So this is the real star of v1.2: The norwegian pixel.
- Save your source image as a greyscale PBM or PGM file, and put it on the SD card. Note that GIMP saves PBM files as 2 colour dithered files, so you need to export as PGM to get it to work there. Photoshop just saves in whatever format the image happens to be in, so make sure you convert to grayscale (not RGB or indexed) before saving.
- Put the SD card in the PolargraphSD and turn it on.
- Open the controller and drag a selection box where you want to draw your picture. For one reason or another, you do need to have an image loaded before you’re allowed to drag a selection area. I just noticed that. But the image you load is nothing to do with what you’re drawing.
- On the roving tab, click set roving area. This tells the machine where you want it to start.
- Click draw norwegian… and enter the filename of your image file.
Click trace outline and the machine will quickly draw an outline of where the image will be. The image will be scaled so that it is the width of the rove area, regardless of how tall that works as being. So really the height of the rove area is irrelevant.
- Choose the amplitude (row width) and the wavelength, and hit submit to send the command off to the machine.
- Wait many hours.
I haven’t done an awful lot of testing of this, but the initial results are beautiful.
HOWEVER, I have noticed one issue – there are regularly spaced breaks in each row, some more obvious than others. This is because of the way the beaded cord slips on the sprockets, and it’s a problem I actually expected to see before now. The issue is that the beaded cord is not manufactured to very close tolerances, so the sprockets are rarely a perfect size. It means that each beads-worth of rotation, there’s a little slip while the beads pull taut into the teeth.
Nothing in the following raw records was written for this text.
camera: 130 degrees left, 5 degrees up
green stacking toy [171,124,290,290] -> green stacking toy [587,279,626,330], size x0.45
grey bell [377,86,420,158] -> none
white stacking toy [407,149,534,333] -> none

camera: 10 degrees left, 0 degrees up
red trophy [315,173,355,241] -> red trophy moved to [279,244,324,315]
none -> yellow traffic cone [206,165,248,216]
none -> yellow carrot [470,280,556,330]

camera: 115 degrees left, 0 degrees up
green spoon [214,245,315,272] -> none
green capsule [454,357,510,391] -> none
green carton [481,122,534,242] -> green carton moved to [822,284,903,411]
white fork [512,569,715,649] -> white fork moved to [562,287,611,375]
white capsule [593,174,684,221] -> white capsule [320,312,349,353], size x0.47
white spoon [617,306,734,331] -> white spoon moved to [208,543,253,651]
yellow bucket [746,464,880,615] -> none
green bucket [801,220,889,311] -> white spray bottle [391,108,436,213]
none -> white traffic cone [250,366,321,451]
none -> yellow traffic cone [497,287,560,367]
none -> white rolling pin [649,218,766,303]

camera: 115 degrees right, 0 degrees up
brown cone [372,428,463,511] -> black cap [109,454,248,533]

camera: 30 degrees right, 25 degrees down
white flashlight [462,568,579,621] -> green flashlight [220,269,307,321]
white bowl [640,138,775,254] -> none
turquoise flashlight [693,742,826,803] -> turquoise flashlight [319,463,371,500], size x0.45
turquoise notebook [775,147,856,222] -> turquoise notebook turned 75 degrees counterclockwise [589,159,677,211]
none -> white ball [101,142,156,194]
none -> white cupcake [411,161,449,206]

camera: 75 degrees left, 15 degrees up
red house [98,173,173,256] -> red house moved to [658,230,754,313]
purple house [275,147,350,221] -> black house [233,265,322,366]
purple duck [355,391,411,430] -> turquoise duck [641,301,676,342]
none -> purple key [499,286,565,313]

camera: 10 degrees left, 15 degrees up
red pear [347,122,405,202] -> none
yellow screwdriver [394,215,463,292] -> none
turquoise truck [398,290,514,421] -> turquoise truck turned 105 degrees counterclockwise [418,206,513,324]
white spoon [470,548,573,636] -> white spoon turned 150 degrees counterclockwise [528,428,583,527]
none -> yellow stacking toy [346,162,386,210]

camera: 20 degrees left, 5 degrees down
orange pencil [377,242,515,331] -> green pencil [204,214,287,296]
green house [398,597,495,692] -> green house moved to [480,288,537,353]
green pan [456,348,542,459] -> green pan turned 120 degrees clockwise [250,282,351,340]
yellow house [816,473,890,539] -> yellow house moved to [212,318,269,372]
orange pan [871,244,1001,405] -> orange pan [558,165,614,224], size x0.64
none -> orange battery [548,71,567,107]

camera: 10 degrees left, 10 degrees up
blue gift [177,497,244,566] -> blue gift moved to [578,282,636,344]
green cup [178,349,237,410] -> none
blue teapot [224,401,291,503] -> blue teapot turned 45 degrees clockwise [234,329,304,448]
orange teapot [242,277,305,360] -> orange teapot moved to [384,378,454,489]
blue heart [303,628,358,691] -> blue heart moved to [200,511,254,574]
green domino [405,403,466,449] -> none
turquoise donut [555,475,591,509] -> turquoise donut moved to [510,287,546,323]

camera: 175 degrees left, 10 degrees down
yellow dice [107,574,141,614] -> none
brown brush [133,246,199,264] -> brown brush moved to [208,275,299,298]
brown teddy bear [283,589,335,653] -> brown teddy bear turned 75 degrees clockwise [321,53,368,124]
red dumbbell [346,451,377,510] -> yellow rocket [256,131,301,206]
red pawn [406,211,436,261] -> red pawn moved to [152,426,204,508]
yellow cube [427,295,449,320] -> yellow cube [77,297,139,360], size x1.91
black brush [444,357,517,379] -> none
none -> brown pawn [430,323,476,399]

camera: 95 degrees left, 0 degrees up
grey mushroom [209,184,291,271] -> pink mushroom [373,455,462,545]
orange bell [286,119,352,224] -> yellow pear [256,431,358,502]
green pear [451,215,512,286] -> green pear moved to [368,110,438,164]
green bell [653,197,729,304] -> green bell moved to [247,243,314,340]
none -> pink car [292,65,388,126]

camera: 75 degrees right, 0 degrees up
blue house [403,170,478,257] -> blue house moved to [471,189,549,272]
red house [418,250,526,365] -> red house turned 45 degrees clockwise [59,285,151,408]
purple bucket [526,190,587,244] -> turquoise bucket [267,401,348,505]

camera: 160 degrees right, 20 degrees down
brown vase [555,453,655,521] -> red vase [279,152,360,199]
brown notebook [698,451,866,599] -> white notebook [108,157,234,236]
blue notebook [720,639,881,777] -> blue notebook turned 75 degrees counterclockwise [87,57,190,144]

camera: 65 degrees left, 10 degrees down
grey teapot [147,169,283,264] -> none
There isn’t really a solution as far as I can see, as long as there’s even a mismatch between the circumference of the sprocket and the length of a piece of cord with the same number of beads, there’ll always be a little period where it falls forward.
Note that I think it’s only a problem for machines with beaded cords – if you use reels of thread and smooth bobbins, you’ll be fine.
–EDIT I goofed a bit with the various firmwares, and half the stuff didn’t work. I’m a bit puzzled how I didn’t notice, but there you go. Anyway, I’ve fixed a bunch of stuff, so if you had problems with the newest stuff, give it another shot.